Keine Ahnung, warum der MuKo die Idee für einen Sneak Preview eine Woche vor der Premiere zufliegt. Ideen sind frei, kann schon mal passieren, dass sie so kurzfristig auftauchen. Schön, dass es so flexible und aufgeschlossene Veranstalter wie uns gibt, die dann bei der Umsetzung helfen. Schön, wenn die Werbung rund läuft, Newsletter verschickt werden, die sozialen Netzwerke netzwerken, das Uni-Radio Mephisto97.6 und kreuzer-online Tagestipps veröffentlichen und also Hoffnung besteht, dass die junge, urbane Zielgruppe wunschgemäß erreicht werden könnte.
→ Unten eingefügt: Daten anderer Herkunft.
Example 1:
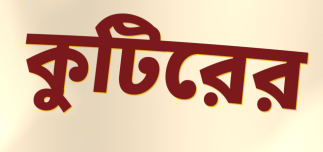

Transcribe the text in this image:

কুটিরের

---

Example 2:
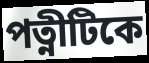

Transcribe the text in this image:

পত্নীটিকে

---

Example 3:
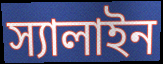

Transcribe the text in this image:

স্যালাইন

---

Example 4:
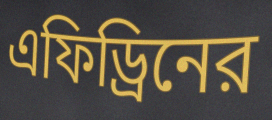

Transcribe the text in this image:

এফিড্রিনের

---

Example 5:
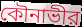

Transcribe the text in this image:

কৌনাভীরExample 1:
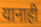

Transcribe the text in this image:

यानाही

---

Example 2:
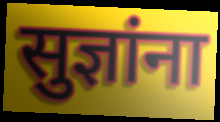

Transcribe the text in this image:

सुज्ञांना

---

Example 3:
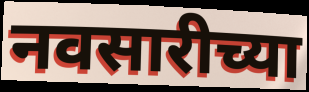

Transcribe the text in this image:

नवसारीच्या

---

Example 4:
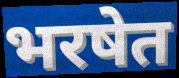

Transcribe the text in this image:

भरषेत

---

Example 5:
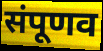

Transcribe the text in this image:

संपूणवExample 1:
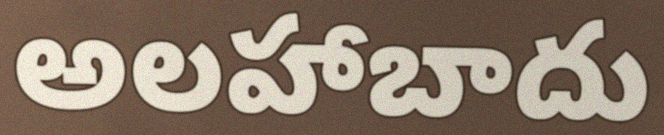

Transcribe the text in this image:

అలహాబాదు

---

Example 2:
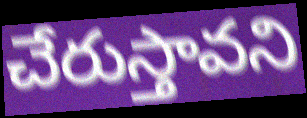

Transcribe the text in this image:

చేరుస్తావని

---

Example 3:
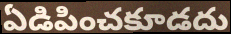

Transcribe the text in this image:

ఏడిపించకూడదు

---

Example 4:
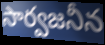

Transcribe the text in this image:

సార్వజనీన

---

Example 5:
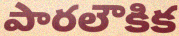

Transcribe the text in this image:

పారలౌకికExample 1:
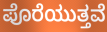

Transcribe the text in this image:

ಪೊರೆಯುತ್ತವೆ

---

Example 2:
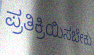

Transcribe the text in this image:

ಪ್ರತಿಕ್ರಿಯಿಸಬೇಕು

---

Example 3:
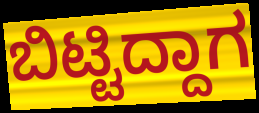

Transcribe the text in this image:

ಬಿಟ್ಟಿದ್ದಾಗ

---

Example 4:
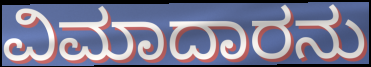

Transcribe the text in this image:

ವಿಮಾದಾರನು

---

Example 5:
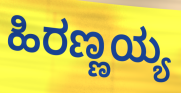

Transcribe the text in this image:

ಹಿರಣ್ಣಯ್ಯ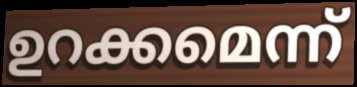
ഉറക്കമെന്ന്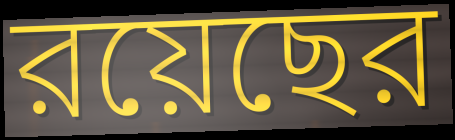
রয়েছেরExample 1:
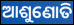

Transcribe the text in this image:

ଆଶୁଣୋତି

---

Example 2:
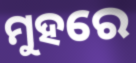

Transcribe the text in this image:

ମୁହରେ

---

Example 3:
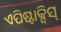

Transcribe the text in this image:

ଏପିଷ୍ଟାକ୍ସିସ୍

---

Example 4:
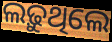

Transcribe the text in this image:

ଲଢ଼ୁଥିଲେ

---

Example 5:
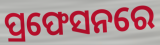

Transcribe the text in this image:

ପ୍ରଫେସନରେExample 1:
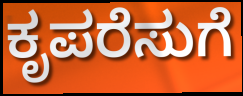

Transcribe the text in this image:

ಕೃಪರೆಸುಗೆ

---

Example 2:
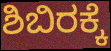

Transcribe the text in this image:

ಶಿಬಿರಕ್ಕೆ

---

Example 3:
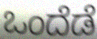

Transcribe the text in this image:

ಒಂದೆಡೆ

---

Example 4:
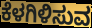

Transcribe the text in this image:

ಕೆಳಗಿಳಿಸುವ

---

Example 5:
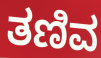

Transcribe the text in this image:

ತಣಿವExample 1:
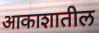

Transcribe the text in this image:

आकाशातील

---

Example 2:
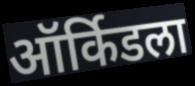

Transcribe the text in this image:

ऑर्किडला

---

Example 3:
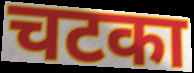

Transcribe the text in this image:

चटका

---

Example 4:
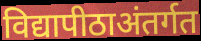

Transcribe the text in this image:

विद्यापीठाअंतर्गत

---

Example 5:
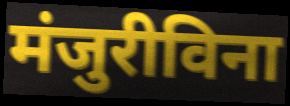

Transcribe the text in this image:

मंजुरीविना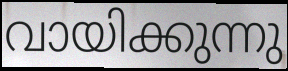
വായിക്കുന്നു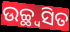
ଉଚ୍ଛ୍ୱସିତ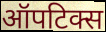
ऑपटिक्सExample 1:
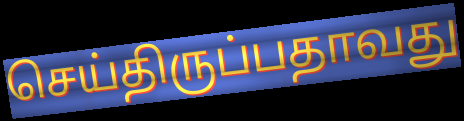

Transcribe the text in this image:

செய்திருப்பதாவது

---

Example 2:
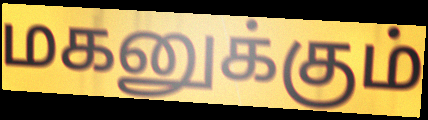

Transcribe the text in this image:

மகனுக்கும்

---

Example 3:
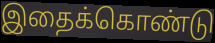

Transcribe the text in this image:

இதைக்கொண்டு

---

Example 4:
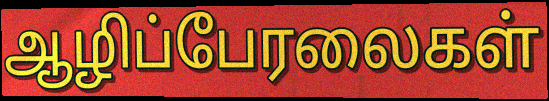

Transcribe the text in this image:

ஆழிப்பேரலைகள்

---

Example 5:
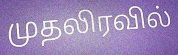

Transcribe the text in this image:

முதலிரவில்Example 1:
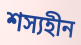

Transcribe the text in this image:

শস্যহীন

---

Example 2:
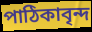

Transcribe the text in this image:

পাঠিকাবৃন্দ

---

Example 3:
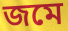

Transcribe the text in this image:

জমে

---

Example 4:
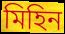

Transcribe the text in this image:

মিহিন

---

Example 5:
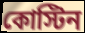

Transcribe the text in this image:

কোস্টিনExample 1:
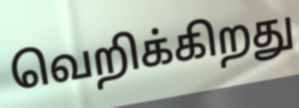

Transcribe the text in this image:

வெறிக்கிறது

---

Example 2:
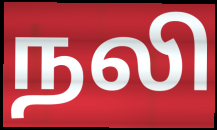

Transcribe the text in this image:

நலி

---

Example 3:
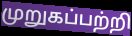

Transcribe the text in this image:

முறுகப்பற்றி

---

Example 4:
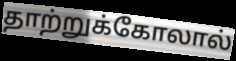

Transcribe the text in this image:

தாற்றுக்கோலால்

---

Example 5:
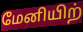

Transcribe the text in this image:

மேனியிற்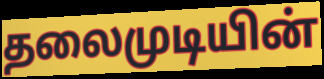
தலைமுடியின்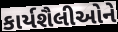
કાર્યશૈલીઓનેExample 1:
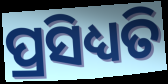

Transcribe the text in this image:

ପ୍ରସିଧ୍ୟତି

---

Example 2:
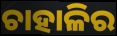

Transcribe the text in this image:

ଚାହାଳିର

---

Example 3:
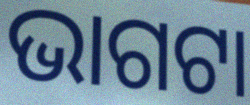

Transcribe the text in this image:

ଭାଗଟା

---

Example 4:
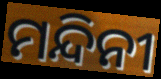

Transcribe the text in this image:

ମନ୍ଦିନୀ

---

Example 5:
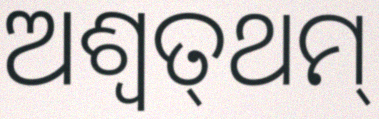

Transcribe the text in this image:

Absolut gar nicht geht allerdings, die Veranstaltung dann ein paar Stunden abzusagen. Absagen kann man schon, aber doch nur telefonisch in der Moritzbastei! Keine Information auf der Website der Oper? Kein Erklärung im niegelnagelneuen Opern-Blog? Keine Info auf der facebook-Präsenz der Oper, die Muko bittet um 16:30 Uhr auf facebook noch daran, den Termin heute abend nicht zu vergessen! Selbstverständlich schweigt auch die twitter-Präsenz der Oper (die wurde am 9. Dezember letztmalig genutzt) und die MuKo twittert die Absage – wie überraschend – nicht.

Was erwartet also die jungen, urbanen, interessierten Leute, die nicht wissen, dass ihr Schnupperbesuch in der Welt der Musical heute abend nicht stattfindet? Die sich durch 10 Grad minus in die Moritzbastei kämpfen? Richtig. Genau NICHTS.
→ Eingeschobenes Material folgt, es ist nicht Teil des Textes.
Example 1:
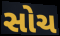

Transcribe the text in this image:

સોચ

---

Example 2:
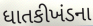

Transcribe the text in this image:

ધાતકીખંડના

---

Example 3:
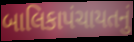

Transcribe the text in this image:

બાલિકાપંચાયતનું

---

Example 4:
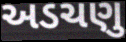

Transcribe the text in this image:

અડચણુ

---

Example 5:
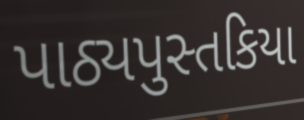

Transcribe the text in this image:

પાઠ્યપુસ્તકિયાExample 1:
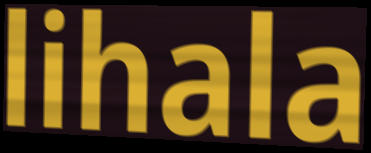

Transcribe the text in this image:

lihala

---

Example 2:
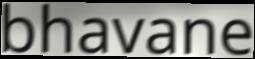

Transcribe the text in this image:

bhavane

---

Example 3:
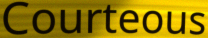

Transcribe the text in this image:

Courteous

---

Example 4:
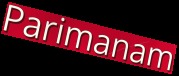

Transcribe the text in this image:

Parimanam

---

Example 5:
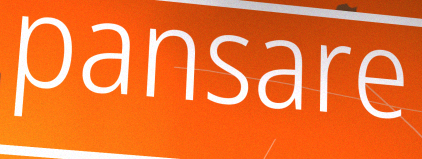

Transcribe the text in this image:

pansare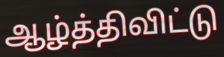
ஆழ்த்திவிட்டுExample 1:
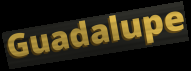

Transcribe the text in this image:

Guadalupe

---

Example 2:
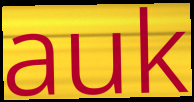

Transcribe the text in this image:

auk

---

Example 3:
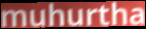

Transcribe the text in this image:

muhurtha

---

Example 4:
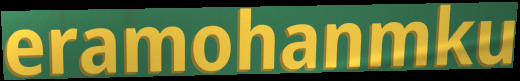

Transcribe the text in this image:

eramohanmku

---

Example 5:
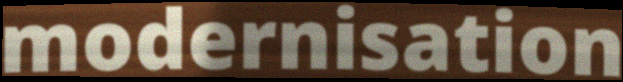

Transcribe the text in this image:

modernisation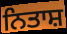
ਨਿਤਾਸ਼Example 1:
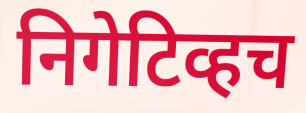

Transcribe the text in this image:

निगेटिव्हच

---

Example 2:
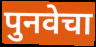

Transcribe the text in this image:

पुनवेचा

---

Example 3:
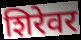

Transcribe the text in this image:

शिरेवर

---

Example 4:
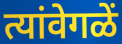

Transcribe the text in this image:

त्यांवेगळें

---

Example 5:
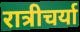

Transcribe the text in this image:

रात्रीचर्याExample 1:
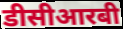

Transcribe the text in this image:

डीसीआरबी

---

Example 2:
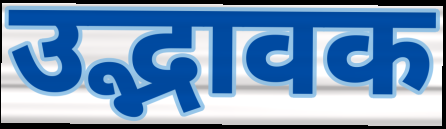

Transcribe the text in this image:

उद्भावक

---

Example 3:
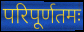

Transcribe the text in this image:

परिपूर्णतमः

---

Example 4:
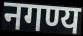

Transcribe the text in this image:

नगण्य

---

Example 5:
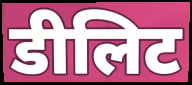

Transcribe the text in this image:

डीलिटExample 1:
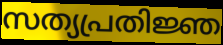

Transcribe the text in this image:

സത്യപ്രതിജ്ഞ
Keine Darsteller des Musicals, die vielleicht einen Ersatz bieten. Spontan, ohne Kostüm den Reiz ihrer Arbeit vermitteln und zeigen, dass Operette/Musical von Menschen gemacht werden, die auch im 21. Jahrhundert leben – wie ihre Gäste. Keine Verantwortlichen der MuKo, die um Verständnis bitten und erklären, die vielleicht sogar eine kleine Entschädigung für den geplatzen Abend bieten. Ein Freigetränk in der MB, eine ermäßigte oder gar Freikarte für eine reguläre Vorstellung des Grafen von Monte Christo. Eine Hörprobe als CD oder MP3. Das ist nur, was mir beim Schreiben dieser Zeilen einfällt.
Ganz zu schweigen, mit uns von der Moritzbastei darüber zu reden, wie wir die MuKo beim Gästetrösten vertreten könnten.
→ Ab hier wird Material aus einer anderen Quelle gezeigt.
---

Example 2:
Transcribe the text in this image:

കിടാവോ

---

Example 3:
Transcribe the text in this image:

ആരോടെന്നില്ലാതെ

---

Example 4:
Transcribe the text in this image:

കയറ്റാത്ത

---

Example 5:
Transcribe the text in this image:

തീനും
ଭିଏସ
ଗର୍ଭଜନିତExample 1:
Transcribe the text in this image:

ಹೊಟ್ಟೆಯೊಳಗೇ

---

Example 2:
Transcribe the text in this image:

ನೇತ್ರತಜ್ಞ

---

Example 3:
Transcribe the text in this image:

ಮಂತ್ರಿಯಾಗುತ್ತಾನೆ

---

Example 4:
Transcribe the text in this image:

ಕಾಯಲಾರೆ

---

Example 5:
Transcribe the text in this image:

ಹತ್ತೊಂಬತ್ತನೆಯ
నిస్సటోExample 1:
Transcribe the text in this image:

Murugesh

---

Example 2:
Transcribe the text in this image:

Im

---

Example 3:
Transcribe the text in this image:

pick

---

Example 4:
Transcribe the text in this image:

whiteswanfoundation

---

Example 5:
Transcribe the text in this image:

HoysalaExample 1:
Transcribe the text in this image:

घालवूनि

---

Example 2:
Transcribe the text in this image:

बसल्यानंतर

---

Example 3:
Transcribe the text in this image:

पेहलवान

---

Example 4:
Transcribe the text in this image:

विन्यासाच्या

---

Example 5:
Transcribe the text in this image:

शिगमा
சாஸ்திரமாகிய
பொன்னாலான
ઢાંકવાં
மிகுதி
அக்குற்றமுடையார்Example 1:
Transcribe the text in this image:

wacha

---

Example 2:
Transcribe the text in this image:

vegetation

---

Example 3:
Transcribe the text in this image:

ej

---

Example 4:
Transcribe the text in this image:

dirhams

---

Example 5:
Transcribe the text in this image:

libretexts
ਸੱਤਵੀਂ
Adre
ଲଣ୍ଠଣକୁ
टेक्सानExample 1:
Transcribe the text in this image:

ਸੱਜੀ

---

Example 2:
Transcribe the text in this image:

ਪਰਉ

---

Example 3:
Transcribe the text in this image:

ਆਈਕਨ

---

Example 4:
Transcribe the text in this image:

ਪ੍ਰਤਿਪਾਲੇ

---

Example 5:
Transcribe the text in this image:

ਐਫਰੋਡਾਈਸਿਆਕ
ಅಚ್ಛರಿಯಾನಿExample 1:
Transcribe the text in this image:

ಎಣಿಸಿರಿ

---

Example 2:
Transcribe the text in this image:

Kurz und gut: Hätte ich heute abend vorgehabt, mir den Sneak Preview anzusehen, hätte einen Babysitter besorgt, wäre auf Glatteis durch die Leipziger Arktis geschlittert, um dann in der Moritzbastei vor verschlossener Tür zu stehen, ich wäre mir erstklassig verarscht vorgekommen.

Womit der Frust von der Seele geschrieben ist. Bleibt zu hoffen, dass diese Aktion ein Unfall ist und kein Beispiel dafür, wie Oper und MuKo mit den Erwartungen ihres Publikums umgehen. Da wir aber selbst im Ärger freundlich bleiben, schließen wir mit einem Angebot. Beim nächsten Mal helfen wir gerne dabei, es besser zu machen.